AL-Qur’an dan Toleransi
Jika dengan mempelajari al-Qur’an malah membuat terbatas dengan perkara berjihad secara marah-marah bukan ramah, dengan kekerasan bukan rangkulan, menyembelih manusia yang tidak sepaham ataupun menegakkan agama dengan darah. Maka kita pahami premis manusia manapun akan mengarah kepada Islam merupakan agama yang keras.
Mau salah atau benar pun suatu aliran, diterima atau tidak ibadahnya, tentu bukan menjadi kuasa kita untuk menentukan. Menjadi manusia tidak perlu mengambil alih tugas Tuhan, biarkan itu menjadi ketentuan Tuhan. Bukankah iblis dilempar kedalam neraka karena dia merasa paling beriman dan sombong terhadap ciptaan Allah yang berbeda?
Toleransi bukan berarti perkara yang membuat kita terpaksa untuk melakukan hal-hal yang tidak dikehendaki. Melainkan toleransi yang sesungguhnya berarti manusia berhak melakukan tindakan yang sesuai dengan keyakinannya masing-masing. Disisi lain, sebagai umat Islam sudah menjadi peran kita untuk menghormati kepercayaan orang lain. Islam tidak pernah memaksakan umat lain untuk melepas atribut keagamaan yang berbeda keyakinan.
Bukankah hal tersebut sudah terpampang jelas didalam al-Qur’an ketika Allah menurunkan ayat yang begitu humanis لَآ إِكْرَاهَ فِى ٱلدِّينِ “tidak ada paksaan untuk memasuki agama Islam“. Kemudian sebagaimana yang termaktub dalam kitab al-Qurthubi yang berjudul Al-Jami’ liahkam al-Qur’an wa al-Mubayyin Lima Tadhammanahu Min as-Sunnah wa Ayi al-Furqan. Allah menurunkan surat Al-Kafirun sebagai ayat yang menjelaskan tentang hakikat toleransi dalam menerima berbagai perbedaan dan berkomitmen terhadap agama yang dipilihnya masing-masing.

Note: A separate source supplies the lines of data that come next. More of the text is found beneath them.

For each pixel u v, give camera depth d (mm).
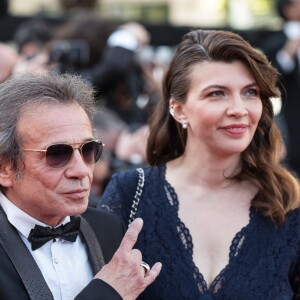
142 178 4438
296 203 4289
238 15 11578
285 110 9211
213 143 4199
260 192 4336
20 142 3500
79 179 3523
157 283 4145
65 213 3523
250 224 4250
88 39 7887
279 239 4246
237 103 4137
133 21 9336
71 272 3678
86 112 3645
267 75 4191
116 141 6691
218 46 4168
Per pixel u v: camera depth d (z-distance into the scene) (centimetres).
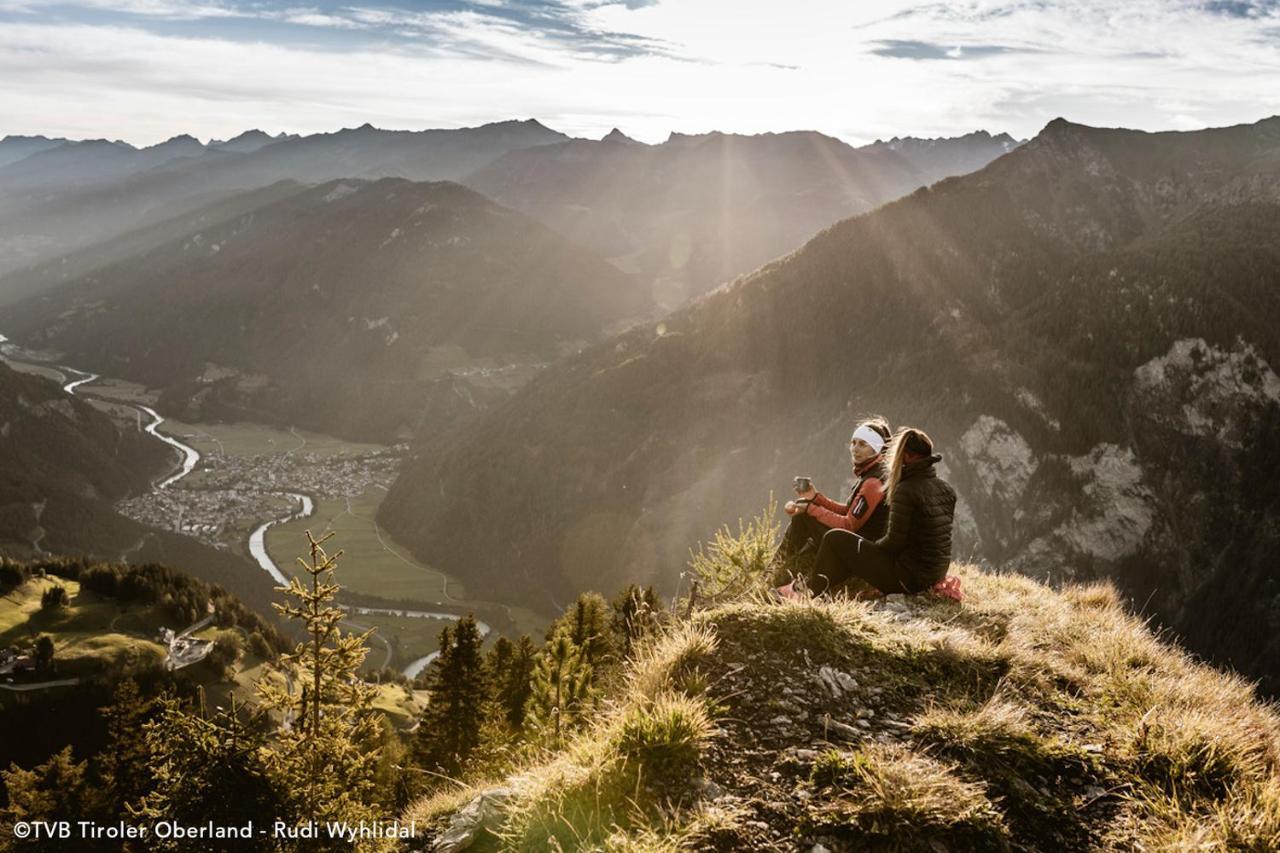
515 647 5191
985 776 477
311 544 1466
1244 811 431
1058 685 611
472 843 476
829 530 834
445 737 4394
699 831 425
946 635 639
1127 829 443
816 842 423
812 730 511
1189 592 17488
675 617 760
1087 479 18738
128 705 3978
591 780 473
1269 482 17775
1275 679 15738
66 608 13238
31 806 3894
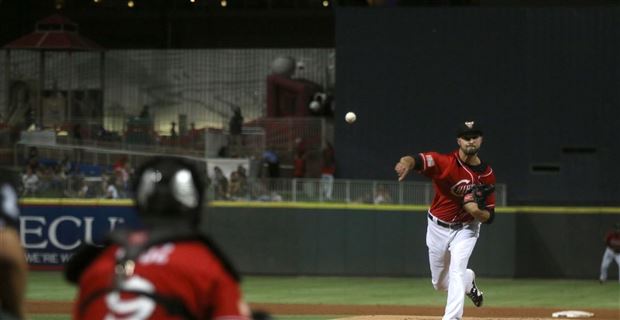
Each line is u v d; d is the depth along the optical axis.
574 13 71.06
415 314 46.56
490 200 25.81
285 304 50.94
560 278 68.62
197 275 8.94
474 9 71.75
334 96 76.81
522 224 69.06
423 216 67.50
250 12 88.81
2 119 79.19
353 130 72.44
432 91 72.00
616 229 64.62
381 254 67.62
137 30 91.50
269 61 84.75
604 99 70.94
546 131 71.31
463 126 25.70
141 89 85.19
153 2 90.50
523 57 71.50
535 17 71.31
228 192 68.69
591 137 71.06
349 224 67.75
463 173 25.77
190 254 9.05
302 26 88.56
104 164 69.94
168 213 9.36
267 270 68.19
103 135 74.62
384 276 67.50
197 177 9.51
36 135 72.12
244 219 68.31
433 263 27.41
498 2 74.38
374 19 72.38
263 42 89.31
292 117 78.56
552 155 71.31
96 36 91.06
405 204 67.94
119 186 68.50
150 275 8.94
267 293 57.12
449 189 26.00
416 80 72.12
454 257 26.22
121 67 85.19
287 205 68.06
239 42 89.69
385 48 72.38
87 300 9.14
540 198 71.31
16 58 83.94
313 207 68.00
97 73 84.69
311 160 73.56
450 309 26.06
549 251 68.88
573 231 68.81
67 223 67.88
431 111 72.00
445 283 28.03
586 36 71.06
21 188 68.38
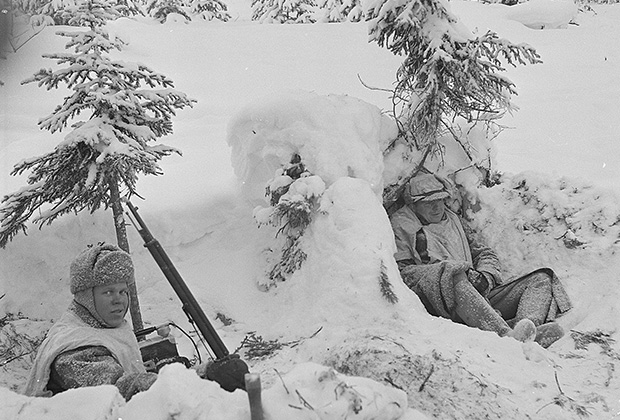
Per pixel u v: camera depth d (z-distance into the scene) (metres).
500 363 3.42
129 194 4.27
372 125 4.91
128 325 3.27
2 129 6.89
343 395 1.82
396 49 5.34
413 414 1.94
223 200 5.06
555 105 9.65
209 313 4.40
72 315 3.18
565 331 4.11
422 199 4.97
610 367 3.50
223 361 2.51
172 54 10.44
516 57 5.15
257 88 9.30
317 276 4.22
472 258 5.06
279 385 1.88
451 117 5.76
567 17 14.96
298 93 4.98
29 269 4.38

Makna penting yang harus digaris bawahi, terutama untuk kaum yang bersumbu pendek. Bahwa surat tersebut menjelaskan kepada semua penganut semua agama untuk memahami pentingnya bertoleransi sekaligus Islam tidak melarang untuk menerapkan sikap saling berhubungan baik kepada agama yang lain.
Apa yang Harus Kita Pahami?
Sudah saat nya kita sadar dan pahami untuk menolak berbagai bentuk penggambaran dualisme yang terlalu ekstrim dalam menentukan hitam-putih dan salah-benarnya seseorang. Apapun permasalahan yang terjadi dalam keberagaman maka sepatutnya untuk diselesaikan dengan dialog bukan olok-olok.
Namun mirisnya, kebanyakan yang terjadi pada zaman sekarang, cara yang ditempuh bukan dengan dialog melainkan dengan metode pemaksaan. Takfiri misalnya, kebanyakan para ahli agama tidak sabar dalam mendengarkan pandangan orang lain dan kemudian orang lain dipaksa untuk meyakini pendapatnya bahkan cara “pembungkaman” sering digunakan yang berakhir pada kekerasan.
Padahal agama Islam sangat menjunjung tinggi dialog. Bukankah dialog juga merupakan bagian dari metode al-Qur’an?. Kita dapat melihat berapa banyak ayat al-Qur’an yang menunjukkan bahwa Islam itu “دين الحوار ” Sebagai agama yang menegakkan konsep dialog. Maka sudah seyogyanya ayat al-Qur’an digunakan untuk pembuka dialog bukan untuk menghentikan dialog.
Bahkan nabi SAW pun pernah menyusun Piagam Madinah yang isinya toleransi. Ketika ada permasalahan diantara kaum muhajirin dan ansor maka Nabi SAW selesaikan dengan dialog yang sesuai dengan peraturan tertulis pada Piagam Madinah. Maka jika kita masih menunjukkan kebencian secara terbuka, mengolok-olok yang tidak sependapat, seolah-olah itu merupakan hal yang benar dan berpahala, lantas agama siapa yang anda anut?